TEMPO.CO, Jakarta - Kejaksaan Agung akan menagih pemerintah Papua Nugini untuk mengirimkan draf ekstradisi buronan kasus bantuan likuiditas Bank Indonesia, Joko S. Tjandra. Tim dari pemerintah Papua Nugini pernah berjanji akan menyelesaikan draf tersebut sejak surat permohonan ekstradisi disampaikan pada Juni 2012.
"Kesanggupan mereka dalam enam bulan atau pertengahan bulan ini, tapi sampai tanggal 14 Januari belum dikirim," kata Wakil Jaksa Agung, Darmono, saat ditemui seusai acara pelantikan Wakil Ketua Mahkamah Konstitusi, Senin, 14 Januari 2013.
Ia menyatakan, Kejaksaan akan menagih draf tersebut ke Duta Besar Papua Nugini yang bertugas di Indonesia. Kejaksaan berharap draf tersebut dapat cepat dikirimkan sehingga proses pemulangan Djoko Tjandra untuk menjalani hukuman dapat terlaksana.
"Hari ini atau besok akan diminta ke Duta Besar Papua Nugini," kata Darmono.
Permintaan ekstradisi Joko S. Tjandra sendiri sempat terhambat pada awalnya karena pemerintah Papua Nugini menganggap permintaan tersebut tidak serius. Selain itu, permintaan ekstradisi juga dikirimkan pada saat Papua Nugini sedang dalam proses pergantian perdana menteri.
Akhirnya, tim terpadu yang diketuai Darmono datang langsung ke Papua Nugini bersama lima anggota lainnya, yang merupakan perwakilan dari Kementerian Luar Negeri; Direktorat Imigrasi Kementerian Hukum dan Hak Asasi Manusia; Interpol; dan Kementerian Koordinator Politik, Hukum, dan Keamanan.
Joko S. Tjandra adalah buronan kasus bantuan likuiditas Bank Indonesia. Berdasarkan putusan Mahkamah Agung pada tingkat kasasi, Djoko dinyatakan bersalah melakukan tindak pidana korupsi dan dijatuhi hukuman pidana penjara selama dua tahun dan denda Rp 15 juta.

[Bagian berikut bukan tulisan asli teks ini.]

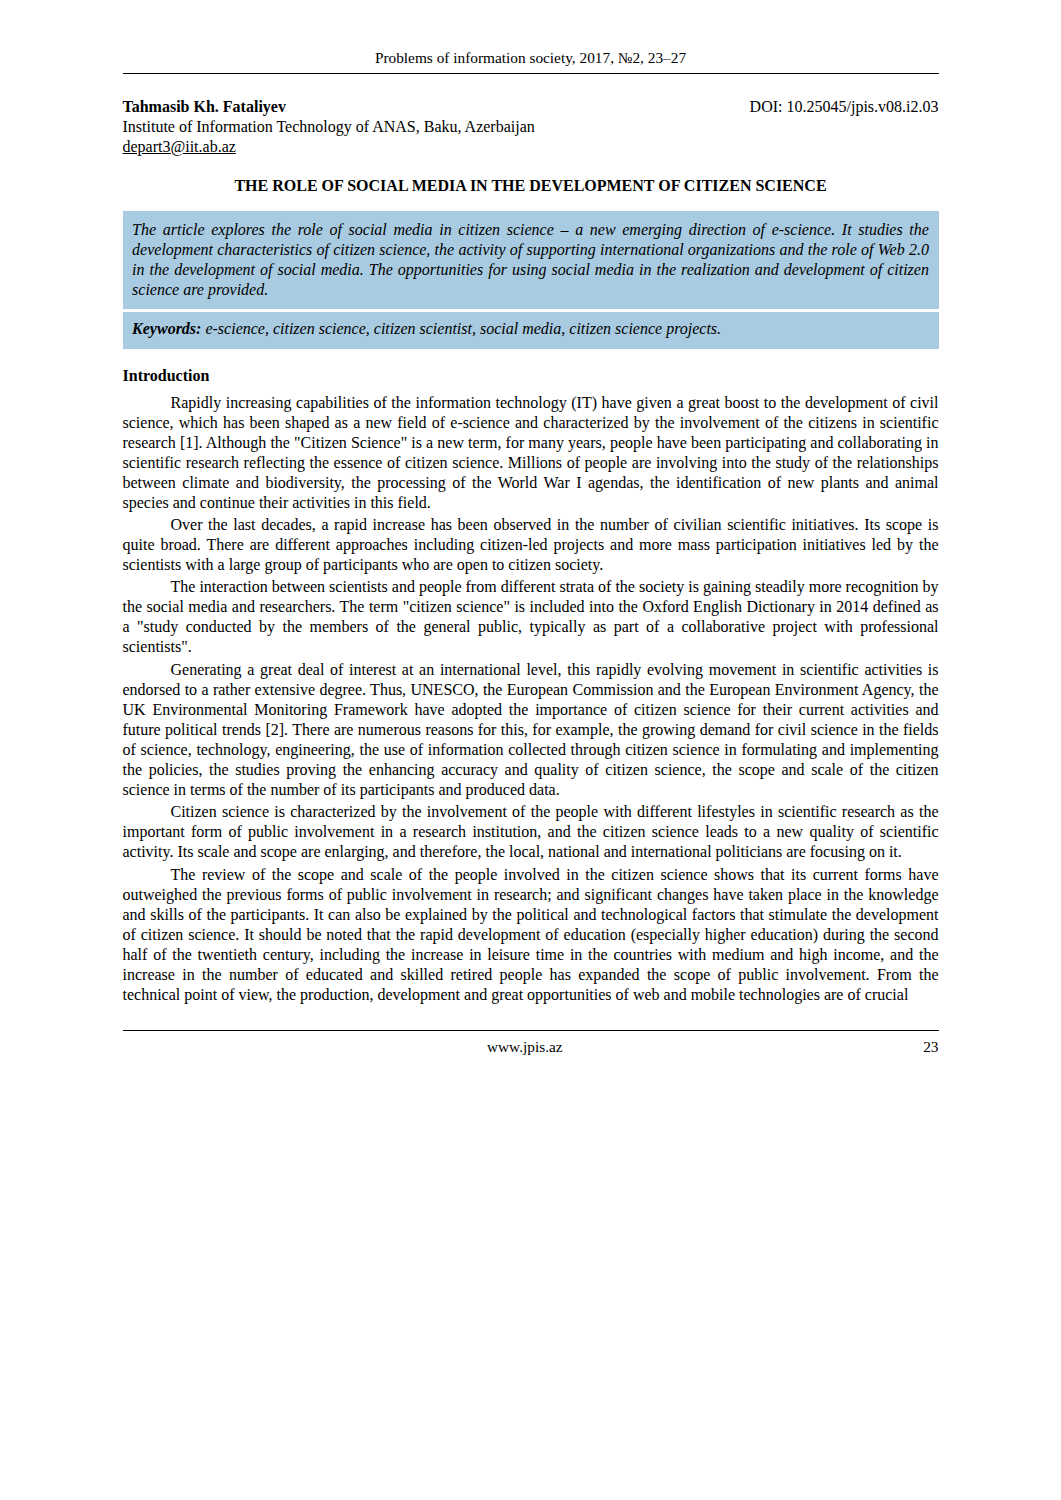Problems of information society, 2017, №2, 23–27
Tahmasib Kh. Fataliyev DOI: 10.25045/jpis.v08.i2.03
Institute of Information Technology of ANAS, Baku, Azerbaijan depart3@iit.ab.az
The role of social media in the development of citizen science
The article explores the role of social media in citizen science – a new emerging direction of e-science. It studies the development characteristics of citizen science, the activity of supporting international organizations and the role of Web 2.0 in the development of social media. The opportunities for using social media in the realization and development of citizen science are provided.
Keywords: e-science, citizen science, citizen scientist, social media, citizen science projects.
Introduction
Rapidly increasing capabilities of the information technology (IT) have given a great boost to the development of civil science, which has been shaped as a new field of e-science and characterized by the involvement of the citizens in scientific research [1]. Although the "Citizen Science" is a new term, for many years, people have been participating and collaborating in scientific research reflecting the essence of citizen science. Millions of people are involving into the study of the relationships between climate and biodiversity, the processing of the World War I agendas, the identification of new plants and animal species and continue their activities in this field.
Over the last decades, a rapid increase has been observed in the number of civilian scientific initiatives. Its scope is quite broad. There are different approaches including citizen-led projects and more mass participation initiatives led by the scientists with a large group of participants who are open to citizen society.
The interaction between scientists and people from different strata of the society is gaining steadily more recognition by the social media and researchers. The term "citizen science" is included into the Oxford English Dictionary in 2014 defined as a "study conducted by the members of the general public, typically as part of a collaborative project with professional scientists".
Generating a great deal of interest at an international level, this rapidly evolving movement in scientific activities is endorsed to a rather extensive degree. Thus, UNESCO, the European Commission and the European Environment Agency, the UK Environmental Monitoring Framework have adopted the importance of citizen science for their current activities and future political trends [2]. There are numerous reasons for this, for example, the growing demand for civil science in the fields of science, technology, engineering, the use of information collected through citizen science in formulating and implementing the policies, the studies proving the enhancing accuracy and quality of citizen science, the scope and scale of the citizen science in terms of the number of its participants and produced data.
Citizen science is characterized by the involvement of the people with different lifestyles in scientific research as the important form of public involvement in a research institution, and the citizen science leads to a new quality of scientific activity. Its scale and scope are enlarging, and therefore, the local, national and international politicians are focusing on it.
The review of the scope and scale of the people involved in the citizen science shows that its current forms have outweighed the previous forms of public involvement in research; and significant changes have taken place in the knowledge and skills of the participants. It can also be explained by the political and technological factors that stimulate the development of citizen science. It should be noted that the rapid development of education (especially higher education) during the second half of the twentieth century, including the increase in leisure time in the countries with medium and high income, and the increase in the number of educated and skilled retired people has expanded the scope of public involvement. From the technical point of view, the production, development and great opportunities of web and mobile technologies are of crucial
www.jpis.az 23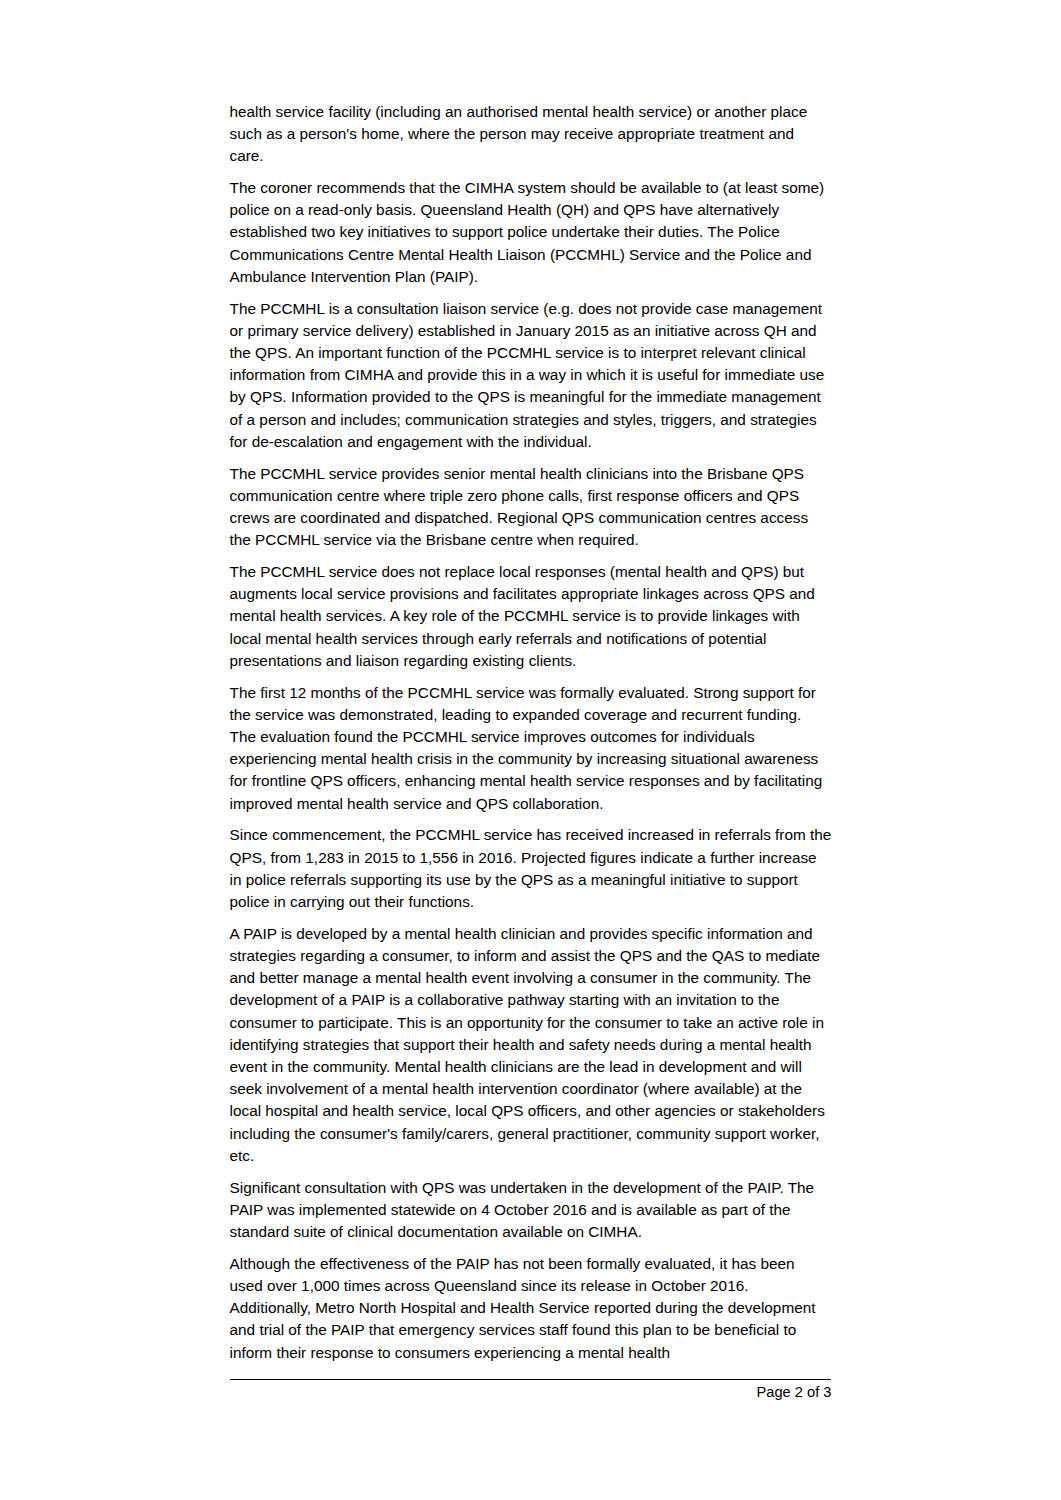health service facility (including an authorised mental health service) or another place such as a person's home, where the person may receive appropriate treatment and care.
The coroner recommends that the CIMHA system should be available to (at least some) police on a read-only basis. Queensland Health (QH) and QPS have alternatively established two key initiatives to support police undertake their duties. The Police Communications Centre Mental Health Liaison (PCCMHL) Service and the Police and Ambulance Intervention Plan (PAIP).
The PCCMHL is a consultation liaison service (e.g. does not provide case management or primary service delivery) established in January 2015 as an initiative across QH and the QPS. An important function of the PCCMHL service is to interpret relevant clinical information from CIMHA and provide this in a way in which it is useful for immediate use by QPS. Information provided to the QPS is meaningful for the immediate management of a person and includes; communication strategies and styles, triggers, and strategies for de-escalation and engagement with the individual.
The PCCMHL service provides senior mental health clinicians into the Brisbane QPS communication centre where triple zero phone calls, first response officers and QPS crews are coordinated and dispatched. Regional QPS communication centres access the PCCMHL service via the Brisbane centre when required.
The PCCMHL service does not replace local responses (mental health and QPS) but augments local service provisions and facilitates appropriate linkages across QPS and mental health services. A key role of the PCCMHL service is to provide linkages with local mental health services through early referrals and notifications of potential presentations and liaison regarding existing clients.
The first 12 months of the PCCMHL service was formally evaluated. Strong support for the service was demonstrated, leading to expanded coverage and recurrent funding. The evaluation found the PCCMHL service improves outcomes for individuals experiencing mental health crisis in the community by increasing situational awareness for frontline QPS officers, enhancing mental health service responses and by facilitating improved mental health service and QPS collaboration.
Since commencement, the PCCMHL service has received increased in referrals from the QPS, from 1,283 in 2015 to 1,556 in 2016. Projected figures indicate a further increase in police referrals supporting its use by the QPS as a meaningful initiative to support police in carrying out their functions.
A PAIP is developed by a mental health clinician and provides specific information and strategies regarding a consumer, to inform and assist the QPS and the QAS to mediate and better manage a mental health event involving a consumer in the community. The development of a PAIP is a collaborative pathway starting with an invitation to the consumer to participate. This is an opportunity for the consumer to take an active role in identifying strategies that support their health and safety needs during a mental health event in the community. Mental health clinicians are the lead in development and will seek involvement of a mental health intervention coordinator (where available) at the local hospital and health service, local QPS officers, and other agencies or stakeholders including the consumer's family/carers, general practitioner, community support worker, etc.
Significant consultation with QPS was undertaken in the development of the PAIP. The PAIP was implemented statewide on 4 October 2016 and is available as part of the standard suite of clinical documentation available on CIMHA.
Although the effectiveness of the PAIP has not been formally evaluated, it has been used over 1,000 times across Queensland since its release in October 2016. Additionally, Metro North Hospital and Health Service reported during the development and trial of the PAIP that emergency services staff found this plan to be beneficial to inform their response to consumers experiencing a mental health
Page 2 of 3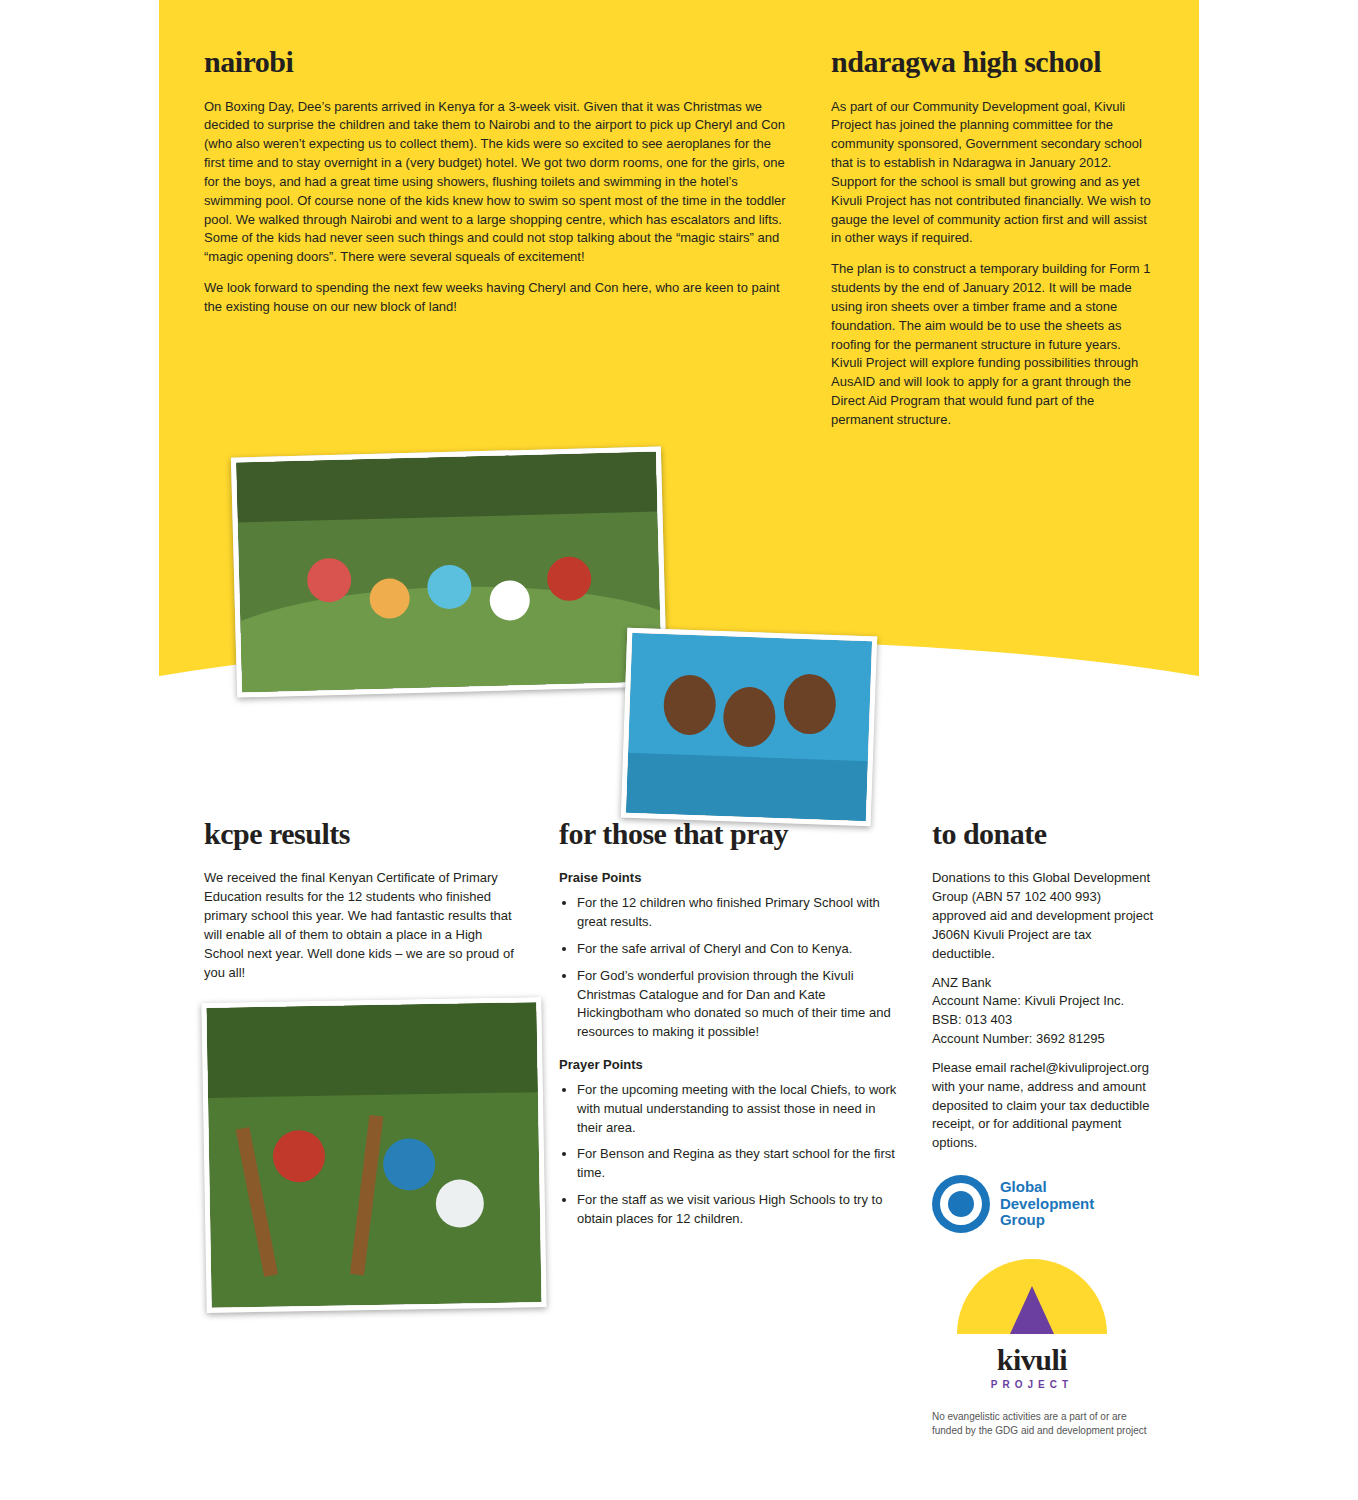nairobi
On Boxing Day, Dee’s parents arrived in Kenya for a 3-week visit. Given that it was Christmas we decided to surprise the children and take them to Nairobi and to the airport to pick up Cheryl and Con (who also weren’t expecting us to collect them). The kids were so excited to see aeroplanes for the first time and to stay overnight in a (very budget) hotel. We got two dorm rooms, one for the girls, one for the boys, and had a great time using showers, flushing toilets and swimming in the hotel’s swimming pool. Of course none of the kids knew how to swim so spent most of the time in the toddler pool. We walked through Nairobi and went to a large shopping centre, which has escalators and lifts. Some of the kids had never seen such things and could not stop talking about the “magic stairs” and “magic opening doors”. There were several squeals of excitement!
We look forward to spending the next few weeks having Cheryl and Con here, who are keen to paint the existing house on our new block of land!
ndaragwa high school
As part of our Community Development goal, Kivuli Project has joined the planning committee for the community sponsored, Government secondary school that is to establish in Ndaragwa in January 2012. Support for the school is small but growing and as yet Kivuli Project has not contributed financially. We wish to gauge the level of community action first and will assist in other ways if required.
The plan is to construct a temporary building for Form 1 students by the end of January 2012. It will be made using iron sheets over a timber frame and a stone foundation. The aim would be to use the sheets as roofing for the permanent structure in future years. Kivuli Project will explore funding possibilities through AusAID and will look to apply for a grant through the Direct Aid Program that would fund part of the permanent structure.
kcpe results
We received the final Kenyan Certificate of Primary Education results for the 12 students who finished primary school this year. We had fantastic results that will enable all of them to obtain a place in a High School next year. Well done kids – we are so proud of you all!
for those that pray
Praise Points
For the 12 children who finished Primary School with great results.
For the safe arrival of Cheryl and Con to Kenya.
For God’s wonderful provision through the Kivuli Christmas Catalogue and for Dan and Kate Hickingbotham who donated so much of their time and resources to making it possible!
Prayer Points
For the upcoming meeting with the local Chiefs, to work with mutual understanding to assist those in need in their area.
For Benson and Regina as they start school for the first time.
For the staff as we visit various High Schools to try to obtain places for 12 children.
to donate
Donations to this Global Development Group (ABN 57 102 400 993) approved aid and development project J606N Kivuli Project are tax deductible.
ANZ Bank
Account Name: Kivuli Project Inc.
BSB: 013 403
Account Number: 3692 81295
Please email rachel@kivuliproject.org with your name, address and amount deposited to claim your tax deductible receipt, or for additional payment options.
Global
Development
Group
kivuli
PROJECT
No evangelistic activities are a part of or are funded by the GDG aid and development project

MA juga memutuskan untuk menyita dan mengembalikan barang bukti dalam rekening di Bank Bali sebesar Rp 546,16 miliar kepada negara. Meski telah mengganti kerugian negara, status hukum bagi Djoko tetap berlaku dan harus dijalani.
Joko S. Tjandra meninggalkan Indonesia dengan pesawat carteran dari Bandara Halim Perdanakusuma di Jakarta ke Port Moresby pada 10 Juni 2009, satu hari sebelum MA mengeluarkan keputusan atas perkaranya. Ia kemudian mengajukan kewarganegaraan pada pemerintah Papua Nugini, dengan klaim tidak terikat perkara hukum di Indonesia.